If things go as planned, this week will feature TWO blog entries and bring the total number to an even 100. Thanks again to our younger son for suggesting this format of self expression, which has saved me many times from zeroing in on my spouse's forehead as a place to bounce opinions into thin air. And if I may be permitted a single vain question, does anyone have a favorite entry over these almost two years of blogging? I might mention mine if I get around to it.
But first, it's back to the campaign. If I concentrated on the twists and turns that seem to happen every week in this year's presidential race, I'd be writing about nothing else, and I'm told that wouldn't be so great. So, do you know who Keith Olbermann is? He was once a pretty well-known sports guy, but has since morphed into a fire-breathing commentator on MS-NBC who's famous for loud, serious, in-your-face rants which go for several minutes, usually aimed either at President Bush or neocon FOX NEWS bully Bill O'Reilly.
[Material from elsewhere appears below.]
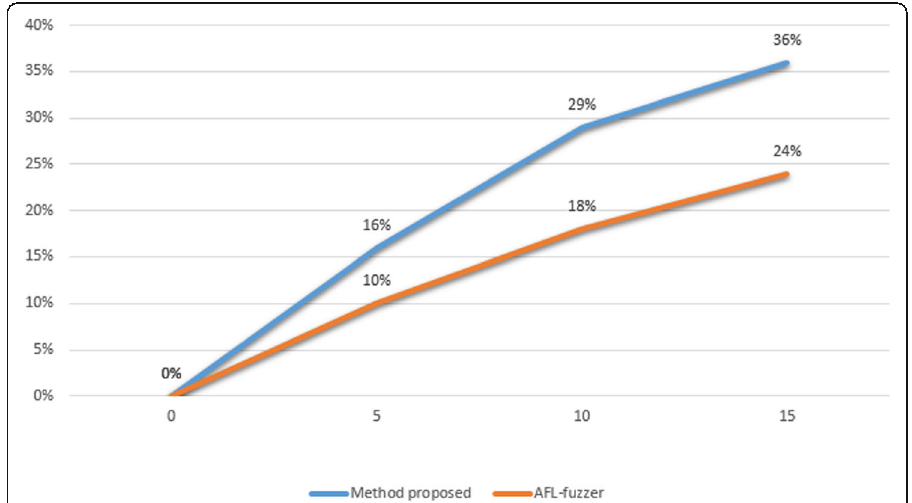
Fig. 11 Code coverage rates with different numbers of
This weekend he crossed the aisle to take on Senator Hillary Clinton for once again bringing up the subject of the Robert F. Kennedy assassination almost precisely 40 years after it happened, and in the same week that Senator Ted Kennedy received a grave medical diagnosis of his own.
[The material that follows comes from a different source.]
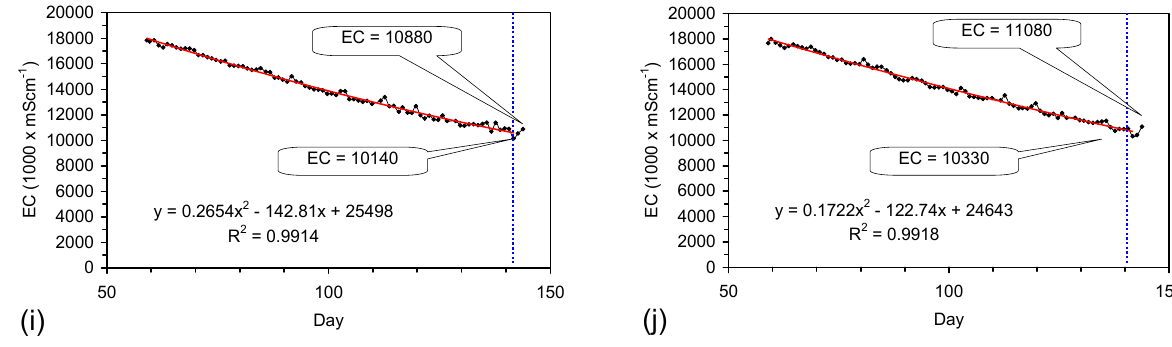
Figure D3. Feed Water EC = 17.660 mS·cm − 1 . ( a ) S2:T1; D = 0.0066; R 2 = 0.9321;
Clinton's explanation seems at first to match pretty well with the video footage, given before bigshots at a newspaper in South Dakota, if that's not a contradiction in itself. Her point was something like "Well, lots of important things in campaigns have happened in June. My husband didn't wrap up his first nomination until June. Then we remember Bobby Kennedy being assassinated in June...' as she ticked off the reasons to NOT give up her campaign.
On the other hand, the following must be noted: This was not her first offhand mention of the RFK death, she is certainly accustomed to a microphone picking up every word she says by now, mentioning such a horrible possibility when her opponent, a black man, has already endured plenty of death threats seems to almost invite such an attempt, to say nothing of such a mention simply being in bad taste, as Americans try to get over a long string of actual and attempted assassinations which go back to before Lincoln and carry into the very recent past.
Mrs. Clinton quickly apologized, though it must be said that it was one of those not-very-sincere apologies that start with the word "if", and end without the words that let you know the offender is truly sorry. Senator Obama, not anxious to create a new issue when he is within arm's length of the Party nomination, accepted her explanation.
What were her true thoughts as the electrical impulses streaked from her brain to her lips and tongue? That, I believe is almost unknowable, perhaps even to the Senator herself. But I do recall making a comment in this space a few months ago to the effect that people who are very thick-skinned when criticism is sent their way may also be slow to recognize when offense is given, and slow to see another's pain. Perhaps deep in her consciousness may be a feeling that goes something like this: "Oh, come on. You think he's the only one in this race to have to duck an insult or deal with unfair treatment? I've been dealing with things in the public square that would bring down an African elephant if they were weapons. He's not taking me out of this race. I belong here, and he's just going to have to deal with it. Think Rove and those guys from the GOP will get out of his way without being taken out one way or another? Think again, friend." It seems a bit ironic that we're speaking of someone who's the wife of the guy who made us think "I FEEL your pain."